Ils ont dit que la guerre était loin. Qu’il fallait oublier le cri strident de la sirène. Mais la peur nous tenaillait au ventre. C’était tout près, certainement derrière cette maison en bordure de fleuve que le malheur était tombé. Le soldat approchait, il avait entendu la déflagration et pressait le pas pour arriver là où la fumée s’élevait. Elle montait dans le ciel comme elle le faisait depuis le début du monde. C’était la rencontre de l’éclair avec la terre, la passion amoureuse d’un bref instant.
Le soldat contourna la maison et vit le fleuve. Il avança près de la rive. Le fleuve fut d’un coup autour de lui, serpent lumineux sans ombre, gris déclinant sa palette métallique dans les ondes mouvantes. « Où aller ? » se demandait-il. Quittant le couvert des saules qui bordaient la rive il s’engagea entre deux massifs de framboisiers sauvages. Devant lui, derrière lui la fumée effilochait la brume, parfois haute, parfois rasant le sol. Elle était proche mais semblait si lointaine. Il suivit du regard le tracé du chemin de halage, son pied roula sur une pierre, il chercha un appui qui lui apporterait du réconfort. Le pas mal assuré il imagina la déflagration prochaine. Elle serait blanche et derrière elle ce serait des chants, des tambours guerriers foudroyants et devant elle ce serait un grand horizon de drapés noirs troués d’envols d’oiseaux carnassiers.
A travers la fumée du début du monde c’est une bulle qui éclata à la surface de l’eau et voici que parut une grenouille. Elle était minuscule, une couronne sur sa tête, cercle d’or auréolé de vapeur. Elle l’avait vu, elle le regarda étonnée, vaguement rieuse. Derrière elle non loin des framboisiers sauvages c’était tout un emportement de fraîcheur, des milliers de gouttes d’eau qui balançaient parmi les feuilles. Il y avait maintenant comme un peu de brise, ce qui rendit plus pressante encore l’odeur du fleuve. Des fragrances inconnues, légères, de la vapeur dans ces parfums dont les couleurs semblaient s’échapper. C’était une fumée encore, mais distillée dans une étrangeté ouatée alors que l’autre fumée s’élevait haute et claire dans la lumière au-dessus du fleuve. Le soldat regarda la minuscule grenouille qui posa à son côté sa petite couronne d’or toute auréolée de vapeur. Il se mit à genoux devant elle.
- Qu’est-ce-que c’est, lui demanda-t-il.
-Qu’est-ce que c’est quoi ?
-Cette fumée qui sort du fleuve.
La minuscule grenouille le regardait avec énervement.
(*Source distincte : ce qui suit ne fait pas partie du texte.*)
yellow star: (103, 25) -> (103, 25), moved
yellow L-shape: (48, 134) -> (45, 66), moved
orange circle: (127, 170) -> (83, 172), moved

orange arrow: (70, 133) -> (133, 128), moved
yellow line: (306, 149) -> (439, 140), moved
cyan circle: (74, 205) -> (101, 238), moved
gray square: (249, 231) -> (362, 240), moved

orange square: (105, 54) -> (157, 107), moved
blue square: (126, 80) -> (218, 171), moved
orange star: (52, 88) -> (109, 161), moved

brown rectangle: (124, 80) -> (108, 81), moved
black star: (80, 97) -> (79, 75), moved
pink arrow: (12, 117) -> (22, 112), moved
-Elle ne sort pas du fleuve. Elle flotte au-dessus. C’est elle qui m’a amené jusqu’ici.
-Elle t’a amenée jusqu’ici !
- Oui. On l’appelle ‘’Véhicule du Roi des Crapauds’’. C’est là-bas de l’autre côté du fleuve que les fumerolles attendent les minuscules grenouilles. Elles nous font traverser le fleuve dans une effrayante détonation.
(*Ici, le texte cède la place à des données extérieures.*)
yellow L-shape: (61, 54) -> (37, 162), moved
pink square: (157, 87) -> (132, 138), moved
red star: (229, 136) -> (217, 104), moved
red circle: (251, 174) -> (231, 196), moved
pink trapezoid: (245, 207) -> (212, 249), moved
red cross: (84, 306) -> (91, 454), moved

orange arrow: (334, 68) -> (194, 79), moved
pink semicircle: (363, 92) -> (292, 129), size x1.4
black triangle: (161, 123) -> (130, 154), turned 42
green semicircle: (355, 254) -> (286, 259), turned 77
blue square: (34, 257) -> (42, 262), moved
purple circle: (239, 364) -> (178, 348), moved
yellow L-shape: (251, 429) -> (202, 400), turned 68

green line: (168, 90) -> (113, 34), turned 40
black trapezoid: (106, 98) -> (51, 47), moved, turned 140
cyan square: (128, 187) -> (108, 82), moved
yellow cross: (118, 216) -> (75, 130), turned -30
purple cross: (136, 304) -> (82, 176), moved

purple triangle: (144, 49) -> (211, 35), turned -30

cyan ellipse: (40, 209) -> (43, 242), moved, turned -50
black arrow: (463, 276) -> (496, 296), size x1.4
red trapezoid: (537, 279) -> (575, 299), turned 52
-Tu crains l’eau ! que tu préfères la survoler dans le fracas ?
- Oui.
De fait les fumerolles ne cessaient de jeter dans l’air des volutes plus lourdes, plus épaisses où les gris les plus soutenus prédominaient comme lorsque l’orage éclate les soirs d’été.
-Je suis née d’une étincelle dit la grenouille minuscule. Le Roi des Crapauds croassait au volant de sa bulle. Quand elle a éclaté, l’accident fut mortel. Le Roi en fut éjecté et en retombant dans une flaque d’eau il s’est noyé. Dès lors je n’ai pas appris à nager.
-Ecoute, dit le soldat je peux t’apprendre.
Elle le regarda avec intérêt. Les fumerolles fumaient toujours.
- Si tu veux, tu pourrais….
La sirène retentit, coupant sa phrase comme un obus coupe un corps en deux. Le soldat sur la rive chancela. Impuissant il vit la minuscule grenouille disparaître dans l’eau profonde et boueuse. Il s’écroula.